I know that ITT is very expensive. I also know that I will probably catch some flack for saying this, but -- too me technology degrees are more about hanging a diploma on your wall than they are about preparing you for a job. I feel like most people who are in this field knew a great deal about the subject before they took classes. I also know that technology changes so quickly that you better learn way more on your own than you ever did in school or you won't be in the field long.

Remember: There are 10 types of people in the world -- those who understand binary, and those who don't.


----------



## elite (Jun 8, 2011)

Skeletor said:


> Just to be a bit of a pedant (not to try and hijack the thread):
> 
> Databases are neither software nor development tools.  A database is just a collection or repository of data.  In terms of software, yes, you get different bits of software (including development tools and database management systems) designed to help you develop and maintain different types of databases.

THINGS TO DO:
(a) Please reproduce the forum thread on technology degrees word for word.
(b) Rewrite all of the records, changing "Jessica London" to "Store Brand" and leaving everything else as it is.
The records have no connection to the forum thread.

RECORDED INFORMATION:
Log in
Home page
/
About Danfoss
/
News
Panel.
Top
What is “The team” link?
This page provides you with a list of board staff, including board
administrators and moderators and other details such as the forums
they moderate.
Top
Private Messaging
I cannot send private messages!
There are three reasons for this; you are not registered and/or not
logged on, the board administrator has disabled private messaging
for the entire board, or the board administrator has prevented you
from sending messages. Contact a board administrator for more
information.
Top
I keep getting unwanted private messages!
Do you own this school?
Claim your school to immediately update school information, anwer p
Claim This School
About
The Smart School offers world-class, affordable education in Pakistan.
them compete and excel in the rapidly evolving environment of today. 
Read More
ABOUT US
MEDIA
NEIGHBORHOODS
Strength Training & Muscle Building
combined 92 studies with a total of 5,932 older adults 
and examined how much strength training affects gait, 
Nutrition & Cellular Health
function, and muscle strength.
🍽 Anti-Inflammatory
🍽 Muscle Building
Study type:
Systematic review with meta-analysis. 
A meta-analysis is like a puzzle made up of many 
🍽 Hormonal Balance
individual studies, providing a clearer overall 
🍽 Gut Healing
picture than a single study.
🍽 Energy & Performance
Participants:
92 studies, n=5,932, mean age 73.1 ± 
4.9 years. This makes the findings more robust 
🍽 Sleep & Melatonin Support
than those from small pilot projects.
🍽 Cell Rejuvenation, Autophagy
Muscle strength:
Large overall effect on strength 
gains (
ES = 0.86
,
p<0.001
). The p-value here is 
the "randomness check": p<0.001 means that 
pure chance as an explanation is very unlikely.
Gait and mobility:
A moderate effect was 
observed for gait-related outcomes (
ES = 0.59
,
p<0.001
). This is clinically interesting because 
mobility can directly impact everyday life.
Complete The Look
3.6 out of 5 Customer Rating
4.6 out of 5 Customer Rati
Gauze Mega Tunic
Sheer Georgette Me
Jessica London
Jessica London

ANSWER SET:
(a)
I know that ITT is very expensive. I also know that I will probably catch some flack for saying this, but -- too me technology degrees are more about hanging a diploma on your wall than they are about preparing you for a job. I feel like most people who are in this field knew a great deal about the subject before they took classes. I also know that technology changes so quickly that you better learn way more on your own than you ever did in school or you won't be in the field long.

Remember: There are 10 types of people in the world -- those who understand binary, and those who don't.


----------



## elite (Jun 8, 2011)

Skeletor said:


> Just to be a bit of a pedant (not to try and hijack the thread):
> 
> Databases are neither software nor development tools.  A database is just a collection or repository of data.  In terms of software, yes, you get different bits of software (including development tools and database management systems) designed to help you develop and maintain different types of databases.

(b)
Log in
Home page
/
About Danfoss
/
News
Panel.
Top
What is “The team” link?
This page provides you with a list of board staff, including board
administrators and moderators and other details such as the forums
they moderate.
Top
Private Messaging
I cannot send private messages!
There are three reasons for this; you are not registered and/or not
logged on, the board administrator has disabled private messaging
for the entire board, or the board administrator has prevented you
from sending messages. Contact a board administrator for more
information.
Top
I keep getting unwanted private messages!
Do you own this school?
Claim your school to immediately update school information, anwer p
Claim This School
About
The Smart School offers world-class, affordable education in Pakistan.
them compete and excel in the rapidly evolving environment of today. 
Read More
ABOUT US
MEDIA
NEIGHBORHOODS
Strength Training & Muscle Building
combined 92 studies with a total of 5,932 older adults 
and examined how much strength training affects gait, 
Nutrition & Cellular Health
function, and muscle strength.
🍽 Anti-Inflammatory
🍽 Muscle Building
Study type:
Systematic review with meta-analysis. 
A meta-analysis is like a puzzle made up of many 
🍽 Hormonal Balance
individual studies, providing a clearer overall 
🍽 Gut Healing
picture than a single study.
🍽 Energy & Performance
Participants:
92 studies, n=5,932, mean age 73.1 ± 
4.9 years. This makes the findings more robust 
🍽 Sleep & Melatonin Support
than those from small pilot projects.
🍽 Cell Rejuvenation, Autophagy
Muscle strength:
Large overall effect on strength 
gains (
ES = 0.86
,
p<0.001
). The p-value here is 
the "randomness check": p<0.001 means that 
pure chance as an explanation is very unlikely.
Gait and mobility:
A moderate effect was 
observed for gait-related outcomes (
ES = 0.59
,
p<0.001
). This is clinically interesting because 
mobility can directly impact everyday life.
Complete The Look
3.6 out of 5 Customer Rating
4.6 out of 5 Customer Rati
Gauze Mega Tunic
Sheer Georgette Me
Store Brand
Store Brand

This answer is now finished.